Someone who is anxious might think: Oh no, there’s a party Friday night. I want to go but there will be so many people there that I don’t know. Who will talk to me? What if I say the wrong thing? What if no one likes me? Sara said she is going but what if I go and she’s not there? I would be such a loser. I bet no one else gets worried about going to a party. What’s wrong with me? She might be: looking in the mirror, pacing her room, picking up the phone to call Sara and putting it back down, rubbing her hands together, feeling scared, having a stomach, tearful before going. During the party she might feel awkward while there, pace around the room, be scared to talk to people. And after the party she would likely continue to worry that she made a fool of herself, that others are judged her and are probably now talking about her – any number of thoughts for which she likely has no real proof that they actually happened or are happening, but she will believe that her thoughts are true.
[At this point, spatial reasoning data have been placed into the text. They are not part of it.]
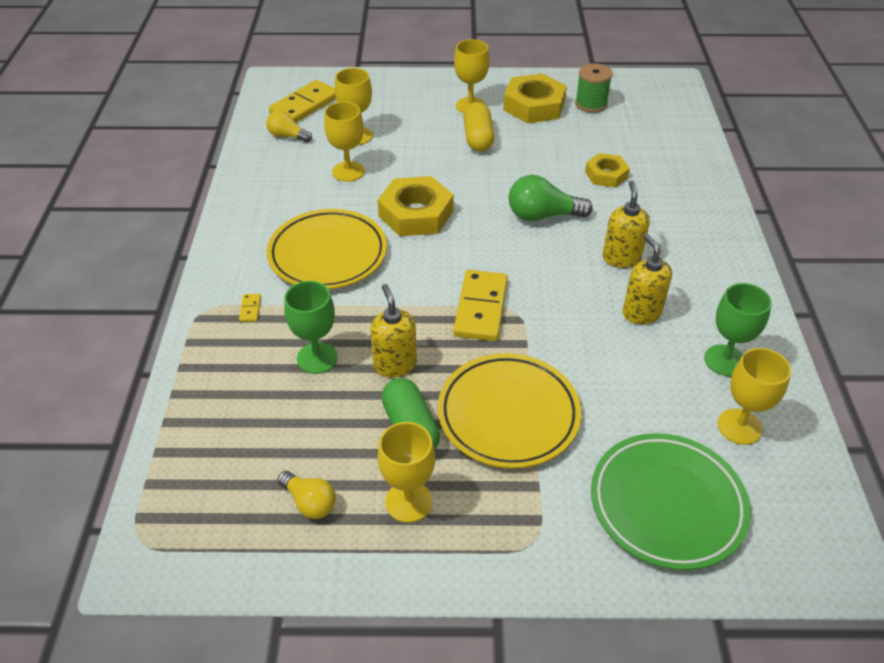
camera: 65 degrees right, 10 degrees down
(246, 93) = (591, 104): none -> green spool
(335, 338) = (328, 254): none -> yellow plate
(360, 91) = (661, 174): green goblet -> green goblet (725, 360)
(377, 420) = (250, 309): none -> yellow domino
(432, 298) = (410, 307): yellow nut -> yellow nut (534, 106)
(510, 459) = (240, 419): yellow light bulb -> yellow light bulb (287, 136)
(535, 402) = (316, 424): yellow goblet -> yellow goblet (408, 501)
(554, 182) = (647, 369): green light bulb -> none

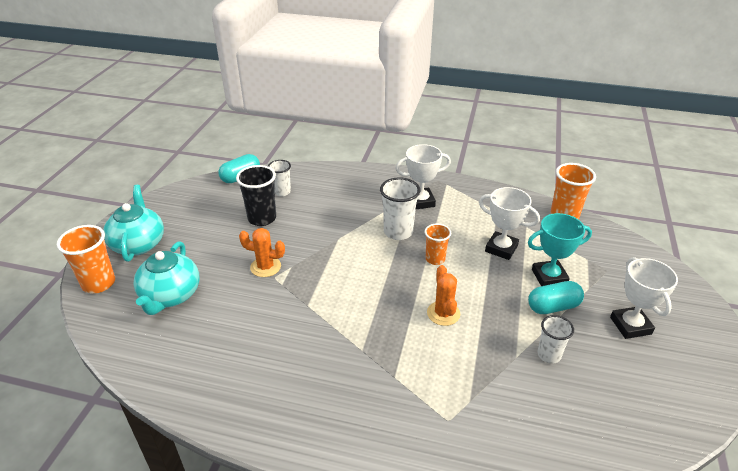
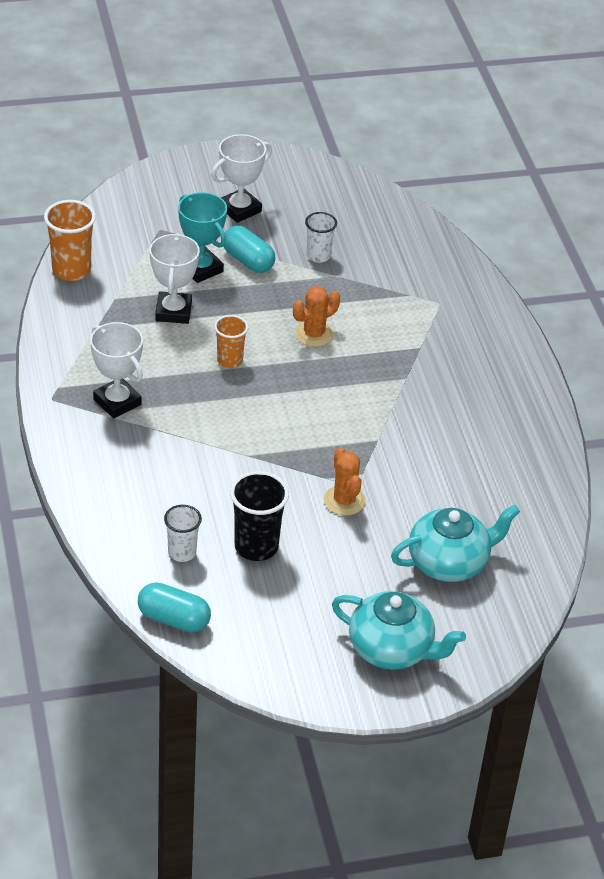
camera: 120 degrees left, 5 degrees up
(99, 283) = (481, 643): orange cup -> none
(138, 244) = (392, 649): turquoise teapot -> turquoise teapot turned 120 degrees counterclockwise
(398, 232) = (198, 405): white cup -> none

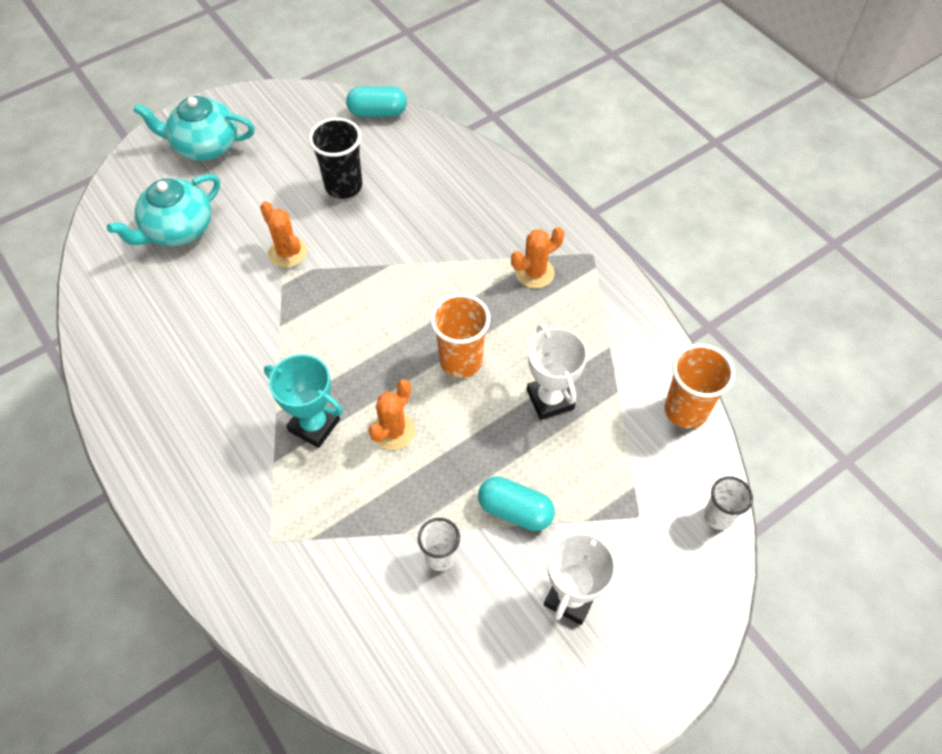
camera: 160 degrees right, 15 degrees up
(117, 402) = (534, 273): white trophy -> orange cactus
(182, 552) = (399, 161): white cup -> white cup (718, 516)
(201, 269) = (558, 473): turquoise trophy -> turquoise trophy (314, 425)
(229, 360) = (461, 361): orange cup -> orange cup, size x1.57

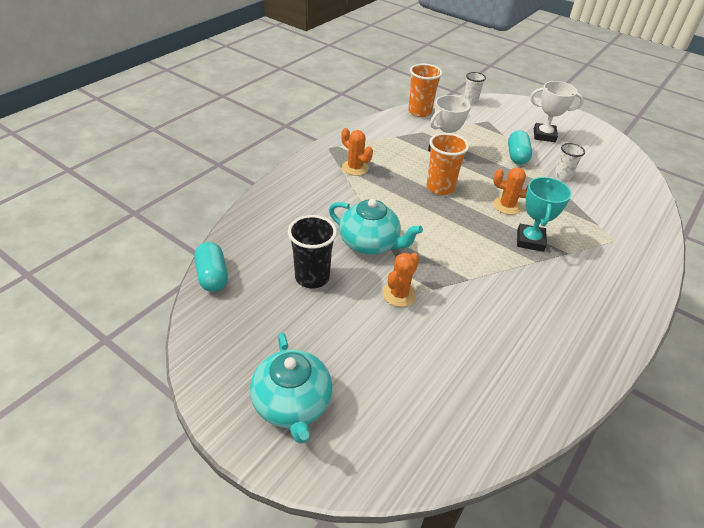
camera: 110 degrees left, 15 degrees down
(178, 229) = (412, 385): turquoise teapot -> turquoise teapot (370, 243)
Someone who is socially phobic might think: How do people ever go to parties? I would never go. I know there’s a party this Friday night but I told Sara I’m not going. I can’t go. That would be horrible. It would be like the worst experience of my entire life. Well, like, the time I went to the grocery store and ran into Bradley. That was awful. I can’t even think about that. It’s unbearable. So totally awful. He, like, looked at me and I don’t even want to think about what he was thinking. I don’t even want to think about what people at a party would think about me. I think I am going to throw up just thinking about it. She might be: hiding in her room with the shades closed so no one can see her, pacing her room, biting her nails, unconsciously pulling at her hair, feeling nauseous, sweating, unable to think about anything else.
In the examples above, they are all worried about the same thing: the party on Friday night. But a stressed person experiences tension that is uncomfortable, yet feels as if it may be manageable. An anxious person experiences a higher level of worry that makes the situation much more uncomfortable and also more personalized. The worry is not just about this party, but continues after the party. A phobic person feels completely overwhelmed by the situation and will not be able to attend because the experience has become completely unbearable.
If you want to read more about stress, please visit the post on stress. Here we are delving into anxiety which, to recap thus far, is a feeling of fear because you feel threatened in some capacity (way). It becomes a disorder when it is pervasive (meaning it continues for a long time) and it feels incapacitating in some way (meaning it restricts you from fully enjoying your life). Phobias and panic attacks are two conditions that can lead to an anxiety disorder if they are persistent enough.
How often do you feel anxious? Would you say you have a healthy level of anxiety or not so healthy? Why?